Making IVRs Sound More Natural: “Adapt-to-Me”


Innovating-with-IVRInteractive Voice Response systems attempt something magical: mimic how humans speak with each other. Since we use language every hour of every day, it is part of our identities, our culture, ourselves. When we hear something that doesn’t conform to what we expect language to sound, it immediately catches our attention, distracts us, slows down the conversation. That’s the case when we hear a funny accent, a particularly charming voice, or someone making pauses where we don’t expect them. And it is the case with IVR systems, as technology is still far away from accurately simulating a human being – which shouldn’t even be necessary to get a task done! Furthermore, IVR makers want to refrain from making their callers believe they are talking to a human, as that is a recipe for frustration when the counterpart turns out to be a script, tailored to a particular self-service task and nothing more. However, there are things that can be done to make an IVR sound less robotic, and more in tune with how “I” as the caller speak. In short: you can make the IVR adapt to me.

“Adapt-to-me” is a collection of techniques in Aspect CXP that improves the way your IVR sounds:

Adapt to Preferences: Let me pick the language, let me chose whether I want to interact via speech or DTMF touch-tone, etc.

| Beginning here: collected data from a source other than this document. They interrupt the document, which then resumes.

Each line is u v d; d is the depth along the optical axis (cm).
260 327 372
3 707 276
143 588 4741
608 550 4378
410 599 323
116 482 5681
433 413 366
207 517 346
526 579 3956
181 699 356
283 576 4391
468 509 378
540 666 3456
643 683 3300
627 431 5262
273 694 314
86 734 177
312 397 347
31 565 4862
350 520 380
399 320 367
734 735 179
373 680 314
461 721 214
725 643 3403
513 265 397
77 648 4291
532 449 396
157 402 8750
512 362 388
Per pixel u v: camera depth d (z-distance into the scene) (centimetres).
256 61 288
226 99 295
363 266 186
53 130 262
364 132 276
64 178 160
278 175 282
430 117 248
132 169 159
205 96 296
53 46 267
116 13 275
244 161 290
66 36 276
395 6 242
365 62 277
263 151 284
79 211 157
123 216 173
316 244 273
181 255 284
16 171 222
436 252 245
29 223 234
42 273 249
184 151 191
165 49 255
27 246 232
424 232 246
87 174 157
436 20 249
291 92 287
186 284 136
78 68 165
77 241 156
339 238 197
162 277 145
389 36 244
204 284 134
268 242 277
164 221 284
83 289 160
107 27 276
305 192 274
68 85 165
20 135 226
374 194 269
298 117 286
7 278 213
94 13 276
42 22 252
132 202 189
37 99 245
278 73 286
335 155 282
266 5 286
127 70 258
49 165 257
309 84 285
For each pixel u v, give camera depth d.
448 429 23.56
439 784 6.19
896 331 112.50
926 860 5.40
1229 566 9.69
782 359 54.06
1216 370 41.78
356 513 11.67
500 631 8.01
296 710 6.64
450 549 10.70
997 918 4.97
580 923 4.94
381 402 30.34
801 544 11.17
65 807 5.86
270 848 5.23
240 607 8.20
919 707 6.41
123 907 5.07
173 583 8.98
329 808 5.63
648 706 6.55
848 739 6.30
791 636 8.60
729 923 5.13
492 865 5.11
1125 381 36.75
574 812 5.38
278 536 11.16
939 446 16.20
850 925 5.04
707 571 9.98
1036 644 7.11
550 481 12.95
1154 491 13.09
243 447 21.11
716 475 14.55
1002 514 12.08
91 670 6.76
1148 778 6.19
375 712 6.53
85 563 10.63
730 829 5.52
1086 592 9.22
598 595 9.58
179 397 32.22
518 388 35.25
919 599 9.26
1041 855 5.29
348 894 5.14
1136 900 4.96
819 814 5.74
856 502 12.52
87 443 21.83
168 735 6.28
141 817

Aspect CXP offers the Layer concept, which was explained in the previous post of this series: Making IVRs Act More Natural: Personalizing Your IVR through CRM Integration and Dynamic Menus. Using layers, the same application logic can be presented in different ways according to runtime decisions or customer preferences such as language, input mode, the “persona” the caller prefers (e.g. male vs. female voice), and more.

Adapt to Style: Mimic my way of speaking numbers, or using the words/synonyms I use vs. the company’s techno-speak.

There is something unique in how we memorize numbers, like our own telephone number. Some remember them digit by digit, some use a combination of digits for some parts, and number blocks for others, some use number blocks throughout. E.g. saying “four-oh-seven-five-six-seven, double-oh, thirty-seven” vs. “four-oh-seven, five-six-seven, zero-zero-three-seven.

We all might have experienced the phenomenon that we don’t recognize our own phone number if it is uttered in a way different from how we have memorized and would speak it.

Aspect CXP has a feature that lets you build a speech recognition grammar that not only recognizes different ways of saying numbers, but also memorizes how exactly a number was spoken by the caller:

IVR adapt-to-me speak my language

In addition, it can make sure that if the caller uses a certain word in their response (e.g. “Internet”), the IVR is using the same word choice when speaking back, vs. using an internal name for the same such as “DSL”:


IVR adapt-to-me speak my language

If you’re interested in learning how to implement this, have a look at the section “About Pronunciation Values” in the CXP product documentation.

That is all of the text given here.